Schema-Guided Reasoning (SGR)
Schema-Guided Reasoning (SGR) is a technique that guides large language models (LLMs) to produce structured, clear, and predictable outputs by enforcing reasoning through predefined steps. By creating a specific schema (or structured template), you explicitly define:
- What steps the model must go through (preventing skipped or missed reasoning)
- In which order it must reason (ensuring logical flow)
- Where it should explicitly focus attention (improving depth and accuracy)
Instead of allowing free-form text completion (which can be inconsistent or ambiguous), the schema acts as a strict guideline. This guideline will be enforced upon the LLM via Constrained Decoding (Structured Output). You can think of it as giving the model a clear “checklist” or “structured script” to follow.
Here is one example of SGR in action from a project in compliance/FinTech domain. This is a pydantic data structure that enforces LLM to perform an analysis of a clause from internal company procedure in a very specific order.
We translated domain expert’s mental checklist into a structured reasoning schema for LLM.
See also SGR Patterns such as Cascade, Routing, and Cycle.
By enforcing strict schema structures, we ensure predictable and auditable reasoning, gain fine-grained control over inference quality, and easily validate intermediate results against test data.
In other words, via the structure we can control the layout of the response. This allows us to break tasks into smaller steps, while ensuring mandatory checkpoints.
Here are some benefits:
- Reproducible reasoning - we guarantee more consistent inference across repeated runs.

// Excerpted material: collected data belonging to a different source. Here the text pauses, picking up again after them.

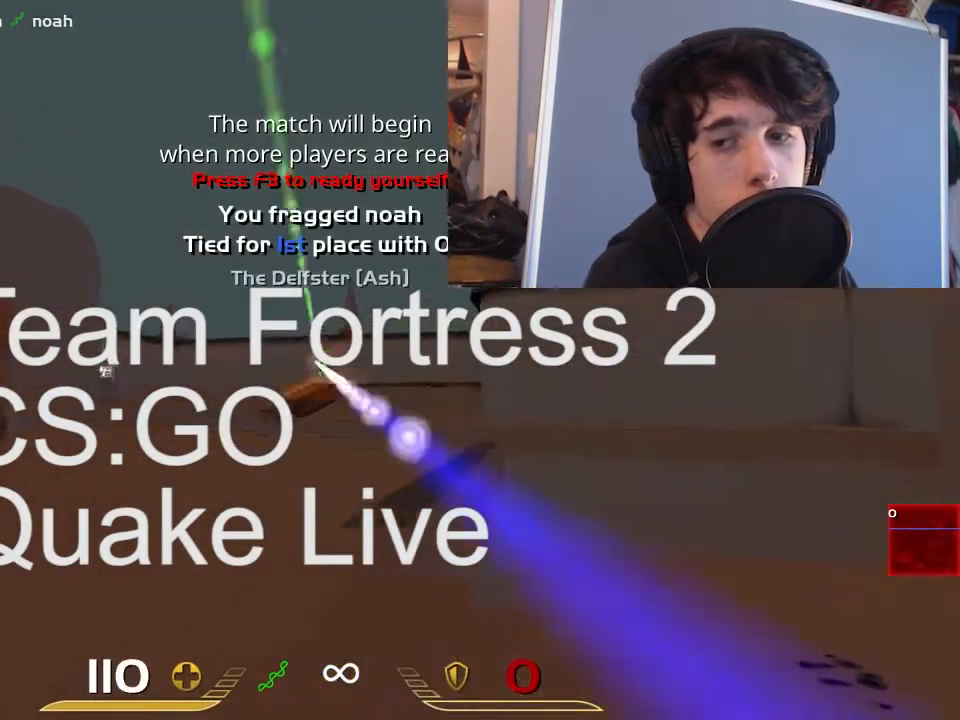
{"keys": ["a"], "mouse": [], "events": [[50, "d", "down"], [83, "mouse_left", "up"], [83, "mouse_right", "up"], [467, "a", "down"], [500, "d", "up"]]}
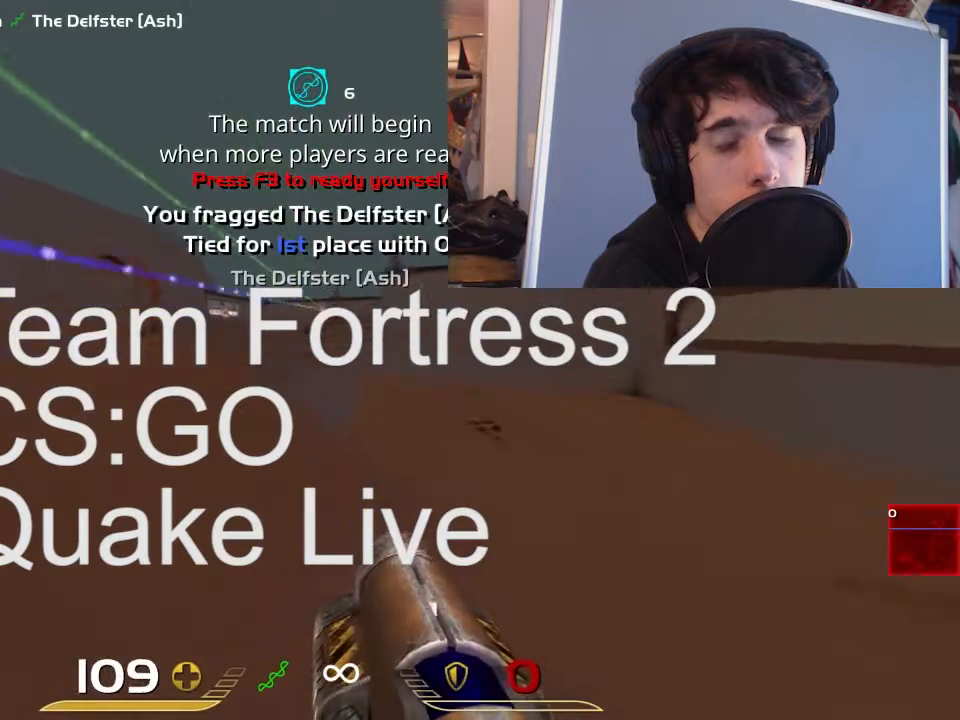
{"keys": ["a", "w"], "mouse": [], "events": [[133, "w", "down"]]}
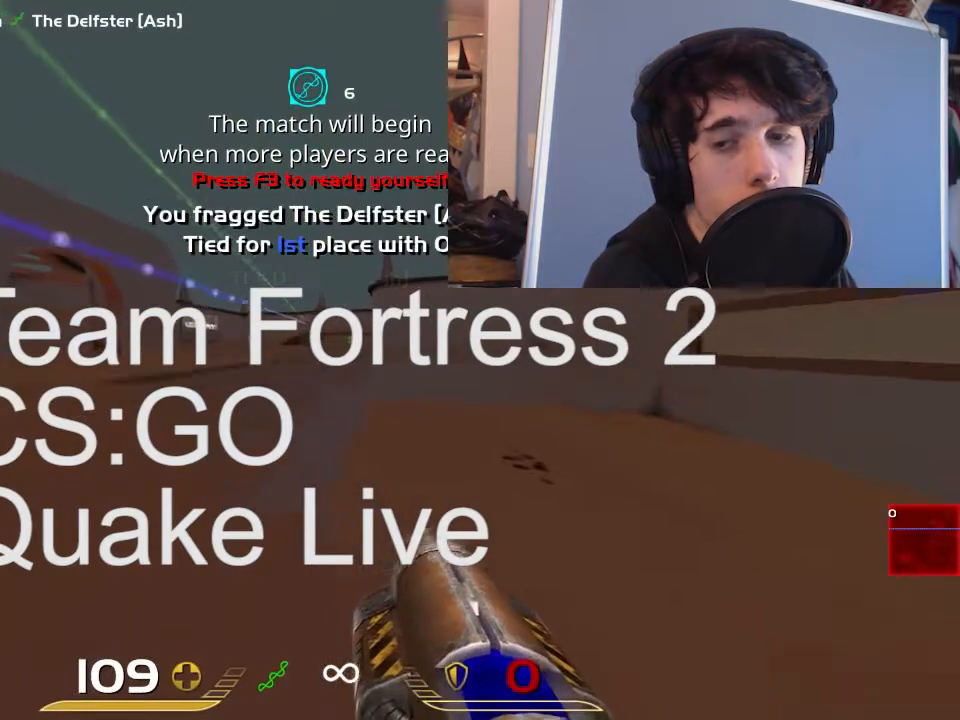
{"keys": ["a"], "mouse": ["right"], "events": [[100, "space", "down"], [167, "w", "up"], [300, "space", "up"], [333, "mouse_right", "down"]]}
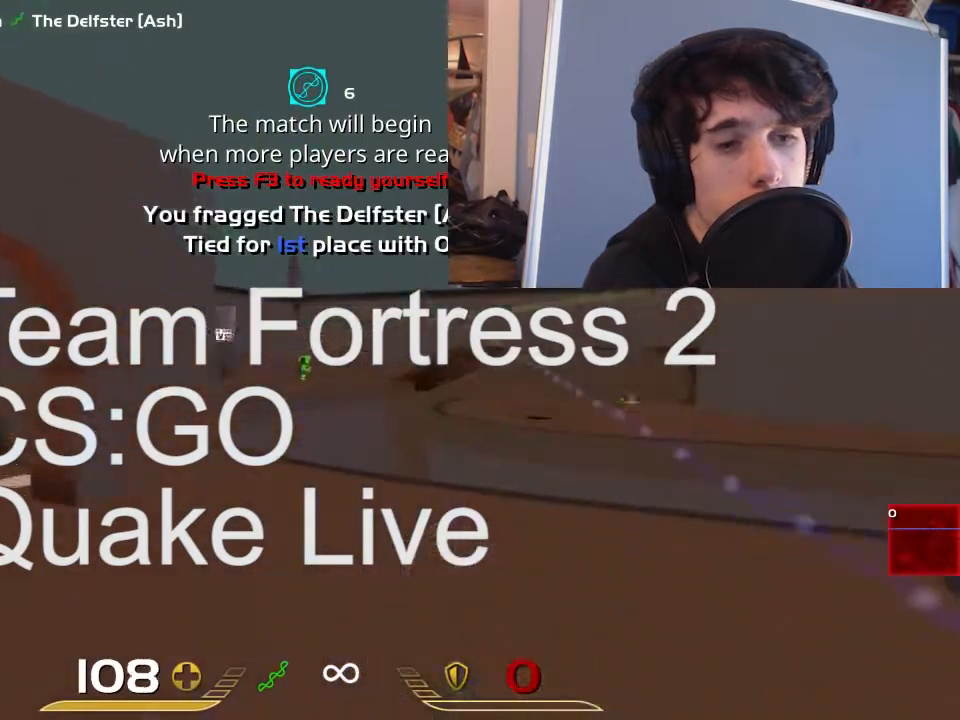
{"keys": ["a", "w"], "mouse": [], "events": [[83, "a", "up"], [117, "a", "down"], [150, "mouse_left", "down"], [217, "mouse_right", "up"], [250, "mouse_left", "up"], [350, "w", "down"]]}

- Auditable - SGR makes every reasoning step explicit and inspectable.
- Debuggable & Testable - intermediate outputs can be directly evaluated and improved (they are linkable to test datasets with evals)
- We can translate expert knowledge into executable prompts. DDD works really well here.
- Enhances both reasoning transparency and output reliability. Accuracy boost of 5-10% is not uncommon.
- This improves reasoning capabilities of weaker local models, making them more applicable in various workloads.
Note, that we are not replacing the entire prompt with structured output. We just don't rely only on prompt in order to force LLM to follow a certain reasoning process precisely.
Deep Dive
To dive deeper:
- Read through the SGR Patterns: Cascade, Routing, and Cycle.
- Go through a few SGR Examples that illustrate application of SGR:
- simple math task
- text-to-sql
- document classification
- advanced reasoning in compliance
- Business Assistant demonstrates how to build a reasoning business assistant with tool use in 160 lines of Python.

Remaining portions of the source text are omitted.